It doesn’t escape me that tomorrow is Father’s Day. For many, it’s a celebration. For some, it’s complicated. And for a more rare few, it’s a quiet, empty ache.

If you’re like me, you’re somewhere in the middle.

I’ve not seen my father in person in 5 or 6 years. Not so much because of a falling out, though that definitely happened, but more because of distance, and choice. I’ve not gone to visit him and he’s not come to visit me. And that is, weird. I don’t know what to think (or feel) about that. I’m conflicted.

I don’t know if I miss him as much as I miss what I should have had. A role model. A mature human. Someone to follow. I don’t blame him… or at least I understand the limited cards he was dealt as a child and young man. And I have tremendous empathy for him. He’s just as broken (or even more so) than I was.

But it still feels unfair.

I get it. First world problems. And there are people out there who have walked through so much worse. But it’s still the reality I face. And if I’m honest, conflicted doesn’t seem big enough. It doesn’t. It seems… incomplete, inadequate, too small, to describe how I feel about all of this.

On the one hand, I’m a grown adult. I’m successful at what I do. I’m happily married.

On the other, I’m a scared 10 year old who simply wishes his dad never left and that his parents never split.

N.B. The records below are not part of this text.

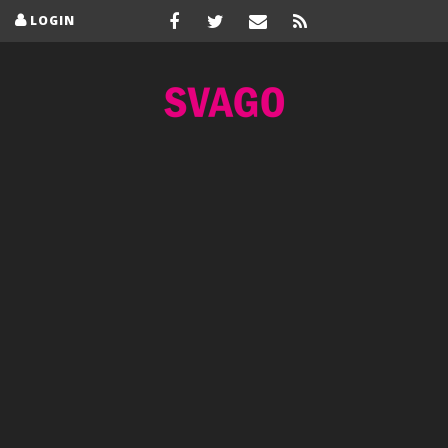
LOGIN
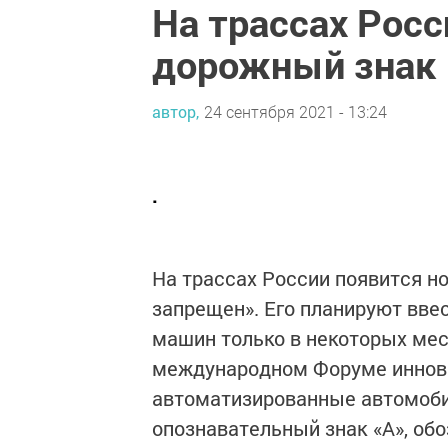
На трассах Рос
дорожный знак
автор,
24 сентября 2021 - 13:24
.
На трассах России появится 
запрещен». Его планируют ввес
машин только в некоторых мес
международном Форуме иннова
автоматизированные автомоби
опознавательный знак «А», об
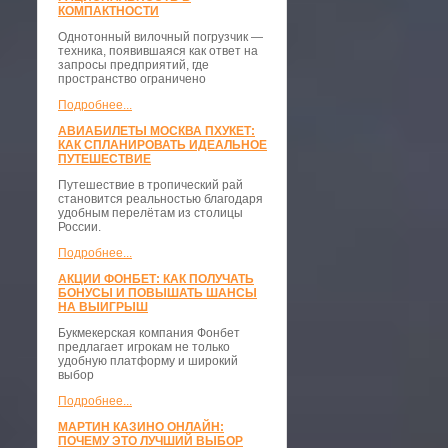
КОМПАКТНОСТИ
​Однотонный вилочный погрузчик —
техника, появившаяся как ответ на
запросы предприятий, где
пространство ограничено
Подробнее...
АВИАБИЛЕТЫ МОСКВА ПХУКЕТ:
КАК СПЛАНИРОВАТЬ ИДЕАЛЬНОЕ
ПУТЕШЕСТВИЕ
Путешествие в тропический рай
становится реальностью благодаря
удобным перелётам из столицы
России.
Подробнее...
АКЦИИ ФОНБЕТ: КАК ПОЛУЧАТЬ
БОНУСЫ И ПОВЫШАТЬ ШАНСЫ
НА ВЫИГРЫШ
Букмекерская компания Фонбет
предлагает игрокам не только
удобную платформу и широкий
выбор
Подробнее...
МАРТИН КАЗИНО ОНЛАЙН:
ПОЧЕМУ ЭТО ЛУЧШИЙ ВЫБОР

I had dinner with a few buddies yesterday. And we ate and conversation flowed, we opened up and shared how none of us come from families that are remotely functional. And as we talked, I was struck by two feelings. The first, how grateful I am to have friendships like this. The second, how I felt when they talked about raising their children.

It struck me then that in it within just a few short days their wives would be celebrating them. Their kids would give them handmade cards. Or pasta-art. Or something else covered in glue and glitter and beautiful mess. Something tangible that says they’re fathers. And they’re doing a good job. Something they’d get to hang on their fridge. Or stick in their bible. A memory of a moment in their journey of fatherhood that they could keep for the rest of their lives.

Did I romanticize it? I did. But did it prick the “I’m totally ok” facade? Yes, it did.

Maybe the word isn’t conflicted. Maybe it’s grief.

Not over what I lost — but over what never was.